Cada día, con más frecuencia, se aprecia entre los ciudadanos un desconcierto y descontento por el funcionamiento de la democracia y sus instituciones. Lo mismo sucede, y es lo que más me preocupa, en América Latina.
Esta parte del continente, tras décadas de oprobiosas dictaduras logró, en la década de los 80 y 90 del siglo pasado, recuperar este sistema político que sigue siendo el mejor, o el menos malo, como lo define un destacado amigo.
Me refiero a la democracia representativa que es mayoría en las Américas con la ya conocida excepción de Cuba, país que tuve la ocasión de visitar recientemente.
Hablamos de esa democracia, como señala Norberto Bobbio, el destacado politólogo italiano, cuya inspiración son los valores de la libertad y la igualdad. La democracia con poderes independientes y que surge de la voluntad popular.
Pareciera ser que hoy esta democracia, no representa a los representados y existe un divorcio entre la clase política y la ciudadanía que en las calles y a través de la comunicación digital, protesta contra los partidos, el poder financiero, los medios de comunicación, a quienes se les considera un poderoso dique frente a los cambios que la gente demanda.
Esa gente que está cansada de escuchar , ya hace muchas décadas, que estamos a punto de alcanzar el desarrollo y el bienestar de nuestros pueblos y que sin embargo, después de 30 años, seguimos ahí: a punto de alcanzarlo y que el bienestar prometido sólo lo conoce el 10% de nuestros países.
Una mayoría importante continúa en la marginación y la pobreza.
Sólo por citar un caso: la semana pasada un organismo oficial de México señaló que en este país la pobreza supera el 46%, nada menos que 52 millones de personas pobres: una realidad que a nadie puede dejar indiferente. Se trata de un país democrático, rico en recursos naturales y que tiene cinco mil kilómetros de frontera con la economía número uno del mundo.
Hablar de la desigualdad es hablar de América Latina: somos los campeones mundiales.
La falta de calidad de la educación y la carencia de expectativas en el campo laboral para los más jóvenes, son fenómenos que tienen movilizados a miles de personas en diversas latitudes y que piden a sus democracias e instituciones que atiendan los ritmos y latidos de la sociedad.
Un malestar que no reconoce fronteras ideológicas, generacionales, ni de clase social.
No se trata sólo de una indignación por el tema económico; también abarca lo político, social y cultural, que afecta al desarrollo individual y colectivo, que clama por una igualdad de oportunidades, de cómo nos paramos y construimos un futuro inclusivo.
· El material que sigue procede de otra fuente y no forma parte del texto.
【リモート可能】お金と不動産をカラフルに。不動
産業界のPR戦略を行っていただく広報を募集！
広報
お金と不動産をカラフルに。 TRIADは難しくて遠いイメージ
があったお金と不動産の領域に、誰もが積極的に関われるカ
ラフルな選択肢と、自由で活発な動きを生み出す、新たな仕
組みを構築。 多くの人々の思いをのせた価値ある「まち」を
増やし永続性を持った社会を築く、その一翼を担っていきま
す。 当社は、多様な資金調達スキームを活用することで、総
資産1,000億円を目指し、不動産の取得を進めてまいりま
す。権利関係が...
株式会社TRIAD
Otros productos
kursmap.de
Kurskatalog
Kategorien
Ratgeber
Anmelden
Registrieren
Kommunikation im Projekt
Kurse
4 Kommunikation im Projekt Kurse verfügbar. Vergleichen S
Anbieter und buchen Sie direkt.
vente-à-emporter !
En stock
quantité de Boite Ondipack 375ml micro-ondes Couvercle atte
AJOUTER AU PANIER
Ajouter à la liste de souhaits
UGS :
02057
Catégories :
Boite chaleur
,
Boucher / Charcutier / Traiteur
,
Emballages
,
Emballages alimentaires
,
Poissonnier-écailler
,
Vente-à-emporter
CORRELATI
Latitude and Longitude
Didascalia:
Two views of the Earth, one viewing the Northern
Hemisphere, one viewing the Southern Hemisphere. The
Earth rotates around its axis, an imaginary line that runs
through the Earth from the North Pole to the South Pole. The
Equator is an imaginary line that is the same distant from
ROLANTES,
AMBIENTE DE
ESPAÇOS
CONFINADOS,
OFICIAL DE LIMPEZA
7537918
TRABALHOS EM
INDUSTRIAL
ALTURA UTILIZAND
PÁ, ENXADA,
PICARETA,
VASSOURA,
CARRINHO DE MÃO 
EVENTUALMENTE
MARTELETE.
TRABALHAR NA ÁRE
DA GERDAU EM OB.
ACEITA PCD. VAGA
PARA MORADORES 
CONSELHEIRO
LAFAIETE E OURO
Son los mismos ciudadanos que han elegido a sus gobernantes, a sus parlamentarios, para que los interpreten y sean los líderes que transformen la realidad y no los que mantengan el estatus que se pide cambiar.
Es cierto que hay problemas globales, que escapan al control del estado-nación, pero hay otros donde son instituciones de las democracias locales las que tienen que ofrecer soluciones, ser crisol de voluntades, escuchar, descifrar las claves del descontento y actuar.
Vemos atónito como los estados y sus instituciones permanecen impávidos sin atinar qué hacer y cómo transformarse en líderes del cambio que se les pide.
Por el contrario, parecieran inclinarse por poderes fácticos más atractivos y sugerentes como los que se sitúan en las áreas financieras y empresariales que condicionan las políticas de los gobiernos sin importarles lo que deseen o voten los ciudadanos, con el consiguiente daño a la democracia.
Están dejando pasar la oportunidad histórica de aliarse con la sociedad, con aquellos que los eligieron y que juntos, desde la política, la democracia y el interés público, pueden monitorear la globalización financiera.
Ser capaces de perfeccionar y modernizar la democracia con instrumentos que estén a la altura de los nuevos tiempos acogiendo de manera especial a los jóvenes que manejan otros códigos.
No prestar atención a esta señal de los tiempos, es signo de miopía.
De seguir por este camino no estará lejano el tiempo en que nuestras sociedades, desencantadas, desanimadas e impotentes abrazarán otros caminos y entre ellos, como ya se aprecia en algunas naciones del continente, buscar el populismo que, con su demagogia e irresponsabilidad, puede transformarse en un sistema anhelado por quienes ven que la democracia y sus instituciones no son capaces de construir un mundo con mayor justicia social e igualdad de oportunidades.